Key Nutrients per Portion
A great low fat, low salt dish with plenty of vitamins, minerals and fibre. You may find this filling enough with a simple green salad or you can always add a little wholemeal cous cous, quinoa or brown rice if that suits you.
- 4 chicken breasts about 120g each
- 1 onion
- 1 small red chilli
- 1 red pepper
- 1 green pepper
- 1 orange pepper
- 3 carrots
- 4 cloves garlic
- 1 x 400g tin chick peas drained
- 85g green olives
- 20 almonds
- 2 x 400g tins tomatoes
- 2 tsp cumin
- 2cm fresh ginger peeled and chopped
- 1 tbsp honey
- 2 cinnamon sticks
- 1 tbsp olive oil
What to do?
Peel and chop the onions, garlic and ginger and chop the chilli and peppers.
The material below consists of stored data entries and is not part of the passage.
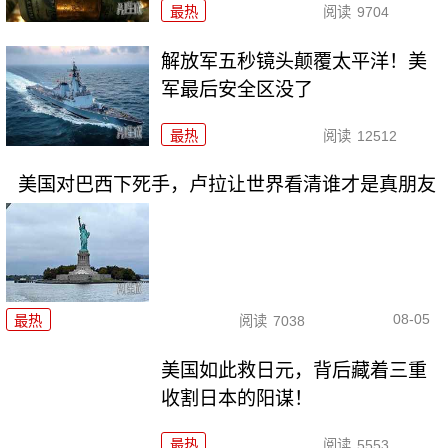
最热
阅读
9704
解放军五秒镜头颠覆太平洋！美
军最后安全区没了
最热
阅读
12512
美国对巴西下死手，卢拉让世界看清谁才是真朋友
08-05
最热
阅读
7038
美国如此救日元，背后藏着三重
收割日本的阳谋！
最热
阅读
5553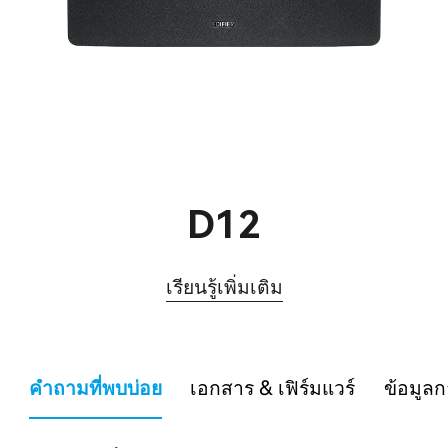
D12
เรียนรู้เพิ่มเติม
คำถามที่พบบ่อย
เอกสาร & เฟิร์มแวร์
ข้อมูลก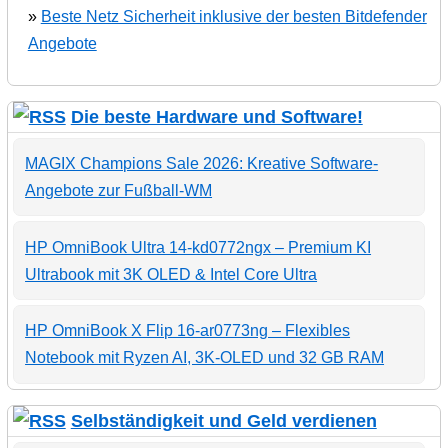
»
Beste Netz Sicherheit inklusive der besten Bitdefender
Angebote
Die beste Hardware und Software!
MAGIX Champions Sale 2026: Kreative Software-
Angebote zur Fußball-WM
HP OmniBook Ultra 14-kd0772ngx – Premium KI
Ultrabook mit 3K OLED & Intel Core Ultra
HP OmniBook X Flip 16-ar0773ng – Flexibles
Notebook mit Ryzen AI, 3K-OLED und 32 GB RAM
Selbständigkeit und Geld verdienen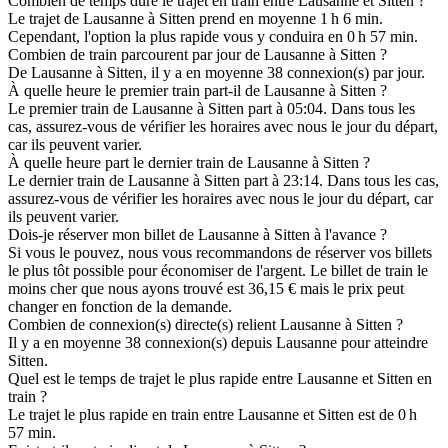
Combien de temps dure le trajet en train entre Lausanne et Sitten ?
Le trajet de Lausanne à Sitten prend en moyenne 1 h 6 min.
Cependant, l'option la plus rapide vous y conduira en 0 h 57 min.
Combien de train parcourent par jour de Lausanne à Sitten ?
De Lausanne à Sitten, il y a en moyenne 38 connexion(s) par jour.
À quelle heure le premier train part-il de Lausanne à Sitten ?
Le premier train de Lausanne à Sitten part à 05:04. Dans tous les
cas, assurez-vous de vérifier les horaires avec nous le jour du départ,
car ils peuvent varier.
À quelle heure part le dernier train de Lausanne à Sitten ?
Le dernier train de Lausanne à Sitten part à 23:14. Dans tous les cas,
assurez-vous de vérifier les horaires avec nous le jour du départ, car
ils peuvent varier.
Dois-je réserver mon billet de Lausanne à Sitten à l'avance ?
Si vous le pouvez, nous vous recommandons de réserver vos billets
le plus tôt possible pour économiser de l'argent. Le billet de train le
moins cher que nous ayons trouvé est 36,15 € mais le prix peut
changer en fonction de la demande.
Combien de connexion(s) directe(s) relient Lausanne à Sitten ?
Il y a en moyenne 38 connexion(s) depuis Lausanne pour atteindre
Sitten.
Quel est le temps de trajet le plus rapide entre Lausanne et Sitten en
train ?
Le trajet le plus rapide en train entre Lausanne et Sitten est de 0 h
57 min.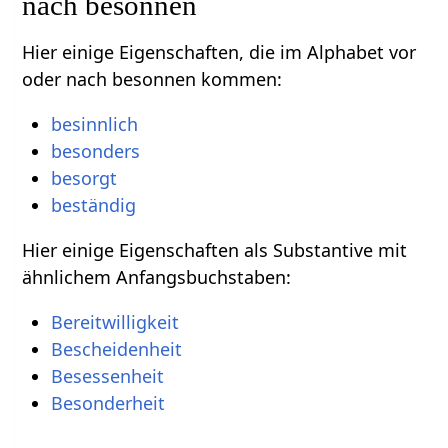
nach besonnen
Hier einige Eigenschaften, die im Alphabet vor
oder nach besonnen kommen:
besinnlich
besonders
besorgt
beständig
Hier einige Eigenschaften als Substantive mit
ähnlichem Anfangsbuchstaben:
Bereitwilligkeit
Bescheidenheit
Besessenheit
Besonderheit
Heat the oil in a deep frying pan and fry the onions, garlic and peppers gently until slightly golden. Add the ginger and chilli and cook to soften.
Remove with a slotted spoon and put to one side
Chop the chicken breasts into chunks and fry in the remaining oil until the outside is slightly golden
Mix the cumin and honey into the tomatoes in a bowl and add the cinnamon sticks
Add to the chicken along with the onions, garlic, chilli, ginger and peppers.
Chop the carrots into chunks and add to the pan.
Cook until the chicken pieces are cooked through.
Add the chick peas, olives and almonds and heat through
Serve with wholemeal cous cous, quinoa or brown rice and a green salad with freshly squeezed lemon.